La Croatie veut adhérer à l’Euro

L’AFP en parlait dès le 4 juillet dernier : la Croatie a lancé la procédure d’adhésion à l’Euro. Le dernier pays a avoir intégré l’Union européenne en 2013 souhaiterait maintenant aller plus loin et obtenir la monnaie unique. Si tout se passe comme prévu, elle pourrait même l’utiliser d’ici trois ans et être, par conséquent, le 20è pays de la zone euro. Hérésie ou bonne idée ?

Fin juin, la Banque nationale de Croatie a enclenché la procédure visant à rejoindre le Mécanisme de change européen (ERM II) afin d’adhérer à l’Euro. L’ERM II, appelé « l’anti-chambre de l’Euro », est la première étape avant de pouvoir utiliser définitivement la monnaie européenne. Le pays des Balkans, qui a rejoint l’UE en 2013, espère ainsi intégrer l’ERM II d’ici la mi-2020 et la zone Euro trois ans plus tard.

Le Ministre des Finances croate, Zdravko Maric, a envoyé une lettre d’intention aux institutions européenne afin de préciser le plan de réformes que Zagreb entend entreprendre pour atteindre son objectif. «D’importants progrès dans la diminution des déséquilibres macroéconomiques» ont permis d’adresser cette demande, précise un communiqué de la banque nationale. «Le redressement économique, l’augmentation des exportations, la chute du chômage (…), la diminution de la dette ont amoindri la vulnérabilité de l’économie croate», a-t-on ajouté de même source.

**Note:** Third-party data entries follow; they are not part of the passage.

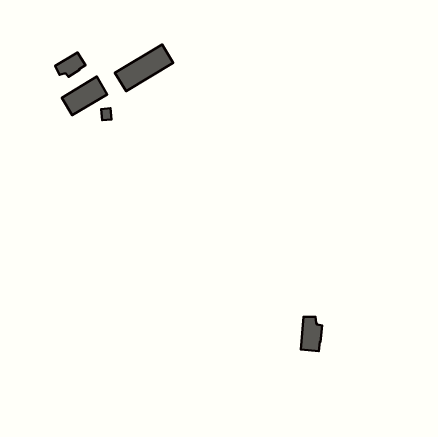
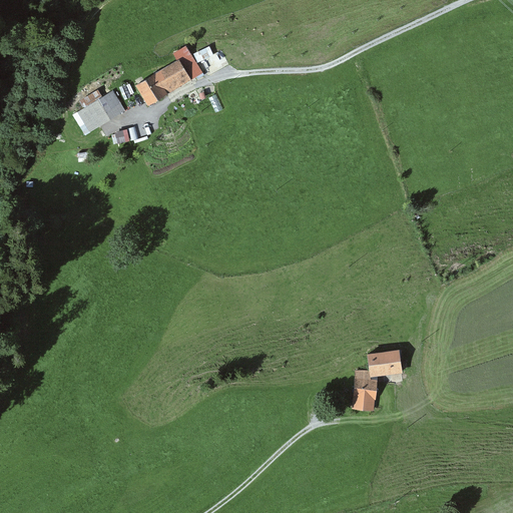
building: [55,52,85,77] -> none
building: none -> [367,351,403,377]

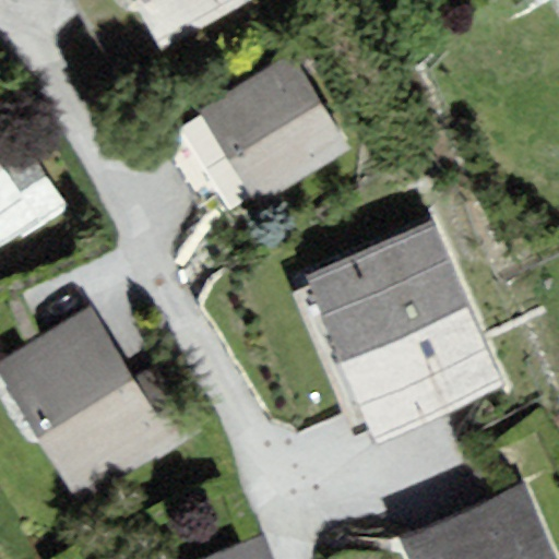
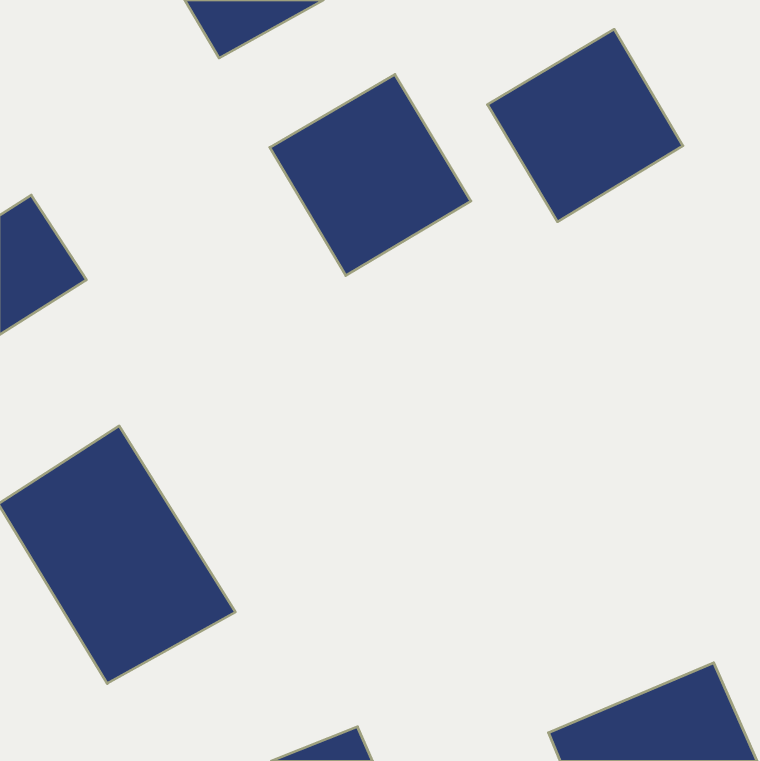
building: none -> [487,29,683,222]
building: [306,225,499,436] -> none

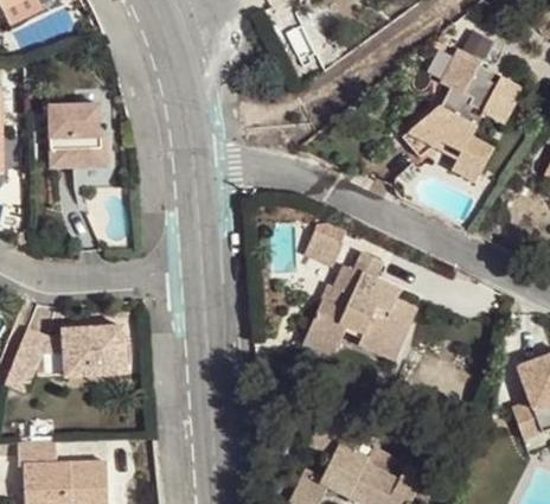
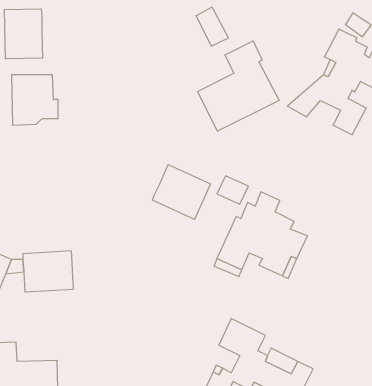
building: none -> [4,9,43,59]
building: none -> [197,41,279,131]
building: none -> [152,165,211,219]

Ces résultats ne sont pas si mauvais, puisqu’ils ont permis à la Croatie de quitter, en 2017, la procédure de déficit excessif. Pourtant, avec une entrée il y a seulement six ans, son économie est toujours l’une des plus faible du bloc. En avril, le salaire moyen était de 870€ et le taux de chômage était de 8,5%.

La population reste divisée sur la question. Entre 39 et 52% de Croates sont favorables à l’introduction de l’Euro dans leur pays, selon les sondages. Les dirigeants expliquent pourtant que la monnaie européenne pourrait leur apporter de nombreux bénéfices, dans la mesure où environ 80% des dépôts dans les banques sont réalisés en Euro et que les principaux partenaires économiques du pays payent en Euro.

Il faudra maintenant voir si l’ERM accordera à la Croatie la possibilité de payer en Euro dans trois ans.